*Data provided*:
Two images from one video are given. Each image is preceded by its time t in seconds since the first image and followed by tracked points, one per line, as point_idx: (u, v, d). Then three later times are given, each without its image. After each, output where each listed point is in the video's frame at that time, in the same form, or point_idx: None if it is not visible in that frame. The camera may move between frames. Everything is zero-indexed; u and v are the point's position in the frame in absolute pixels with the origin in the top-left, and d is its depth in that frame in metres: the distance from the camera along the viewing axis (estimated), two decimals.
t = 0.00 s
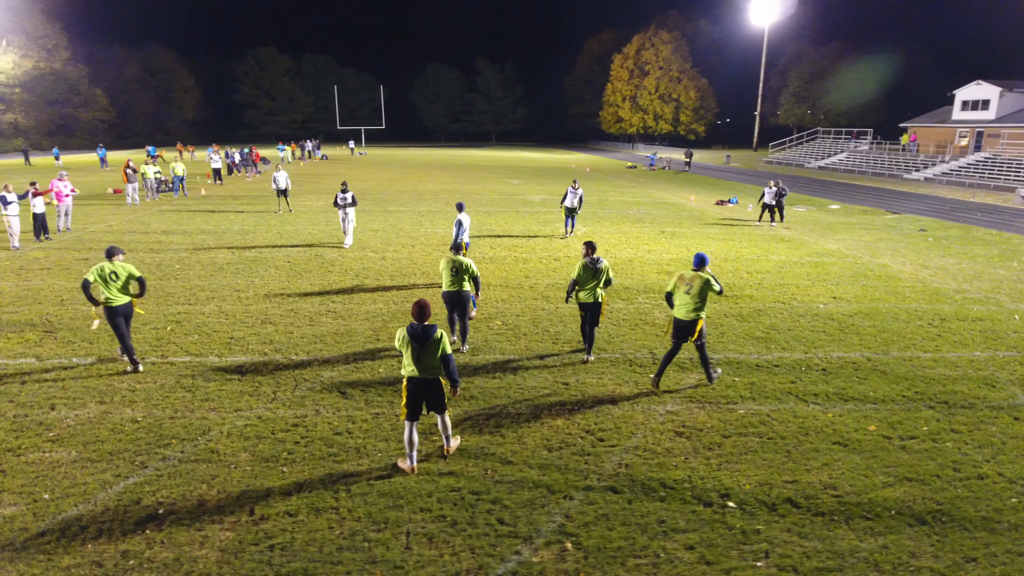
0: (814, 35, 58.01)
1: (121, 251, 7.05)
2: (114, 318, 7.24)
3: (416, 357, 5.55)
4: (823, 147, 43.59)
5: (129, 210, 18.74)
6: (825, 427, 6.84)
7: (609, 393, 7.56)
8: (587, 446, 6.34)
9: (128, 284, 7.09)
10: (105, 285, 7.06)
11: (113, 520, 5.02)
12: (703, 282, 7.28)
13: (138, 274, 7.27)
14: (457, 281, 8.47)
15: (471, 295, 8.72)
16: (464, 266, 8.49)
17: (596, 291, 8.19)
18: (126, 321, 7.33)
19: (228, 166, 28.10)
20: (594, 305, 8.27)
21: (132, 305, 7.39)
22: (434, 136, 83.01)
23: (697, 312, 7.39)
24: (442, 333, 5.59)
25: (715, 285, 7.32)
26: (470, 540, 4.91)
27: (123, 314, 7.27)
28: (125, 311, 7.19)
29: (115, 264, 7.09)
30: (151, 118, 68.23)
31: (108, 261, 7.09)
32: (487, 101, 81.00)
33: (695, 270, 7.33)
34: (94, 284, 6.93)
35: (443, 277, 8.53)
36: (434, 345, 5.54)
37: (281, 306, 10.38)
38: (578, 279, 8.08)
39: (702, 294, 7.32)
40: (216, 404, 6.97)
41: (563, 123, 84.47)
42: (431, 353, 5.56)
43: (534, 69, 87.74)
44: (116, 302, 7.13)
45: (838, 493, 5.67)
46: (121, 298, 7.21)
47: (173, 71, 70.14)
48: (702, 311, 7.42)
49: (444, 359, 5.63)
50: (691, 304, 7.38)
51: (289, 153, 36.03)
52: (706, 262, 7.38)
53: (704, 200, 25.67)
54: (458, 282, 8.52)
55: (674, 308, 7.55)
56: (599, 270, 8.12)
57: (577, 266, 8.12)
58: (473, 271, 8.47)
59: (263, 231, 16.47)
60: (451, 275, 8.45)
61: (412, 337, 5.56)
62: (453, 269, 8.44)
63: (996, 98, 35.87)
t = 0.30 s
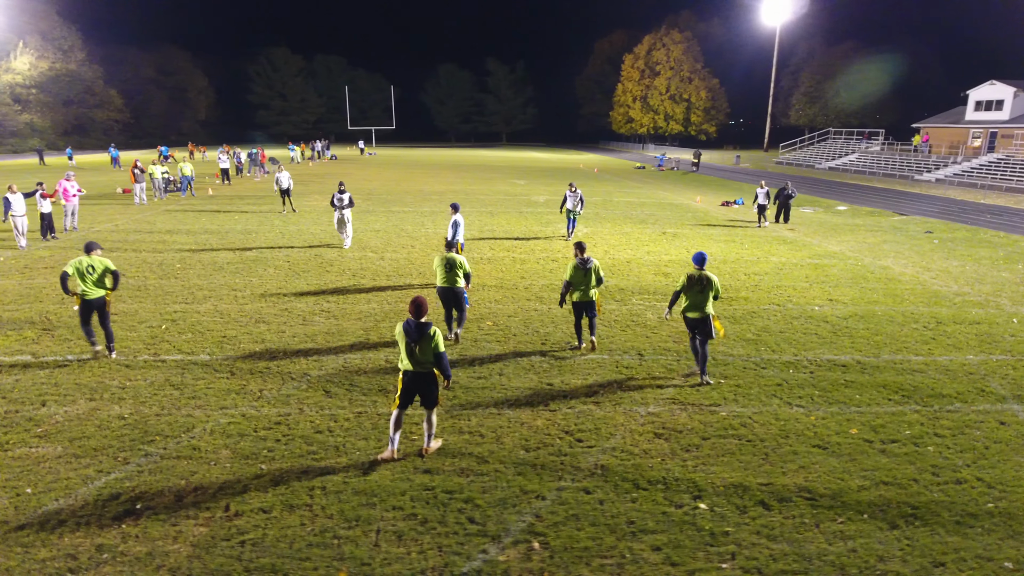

*Work item*: Each entry is to be returned as it stands, and each picture is to be left out.

*Output of the exercise*:
Two images from one video are given. Each image is preceded by its time t in seconds since the first image and followed by tracked points, one per line, as point_idx: (u, v, d). Then three later times are given, each without its image. After each, output where each listed point is in the video's frame at that time, in the same form, or point_idx: None if it is not visible in that frame. The camera may move between frames. Everything is zero-indexed; u and v are the point's position in the frame in absolute pixels with the origin in the top-left, and d is its depth in that frame in metres: the distance from the camera along the viewing axis (estimated), two decimals.
t = 0.00 s
0: (814, 35, 58.01)
1: (121, 251, 7.05)
2: (114, 318, 7.24)
3: (416, 357, 5.55)
4: (823, 147, 43.59)
5: (129, 210, 18.74)
6: (825, 427, 6.84)
7: (609, 393, 7.56)
8: (587, 446, 6.34)
9: (128, 284, 7.09)
10: (105, 285, 7.06)
11: (113, 520, 5.02)
12: (703, 282, 7.28)
13: (138, 274, 7.27)
14: (457, 281, 8.47)
15: (471, 295, 8.72)
16: (464, 266, 8.49)
17: (596, 291, 8.19)
18: (126, 321, 7.33)
19: (228, 166, 28.10)
20: (594, 305, 8.27)
21: (132, 305, 7.39)
22: (434, 136, 83.01)
23: (697, 312, 7.39)
24: (442, 333, 5.59)
25: (715, 285, 7.32)
26: (470, 540, 4.91)
27: (123, 314, 7.27)
28: (125, 311, 7.19)
29: (115, 264, 7.09)
30: (151, 118, 68.23)
31: (108, 261, 7.09)
32: (487, 101, 81.00)
33: (695, 270, 7.33)
34: (94, 284, 6.93)
35: (443, 277, 8.53)
36: (434, 345, 5.54)
37: (281, 306, 10.38)
38: (578, 279, 8.08)
39: (702, 294, 7.32)
40: (216, 404, 6.97)
41: (563, 123, 84.47)
42: (431, 353, 5.56)
43: (534, 69, 87.74)
44: (116, 302, 7.13)
45: (838, 493, 5.67)
46: (121, 298, 7.21)
47: (173, 71, 70.14)
48: (702, 311, 7.42)
49: (444, 359, 5.63)
50: (691, 304, 7.38)
51: (289, 153, 36.03)
52: (706, 262, 7.38)
53: (704, 200, 25.67)
54: (458, 282, 8.52)
55: (674, 308, 7.55)
56: (599, 270, 8.12)
57: (577, 266, 8.12)
58: (473, 271, 8.47)
59: (263, 231, 16.47)
60: (451, 275, 8.45)
61: (412, 337, 5.56)
62: (453, 269, 8.44)
63: (996, 98, 35.87)
t = 0.30 s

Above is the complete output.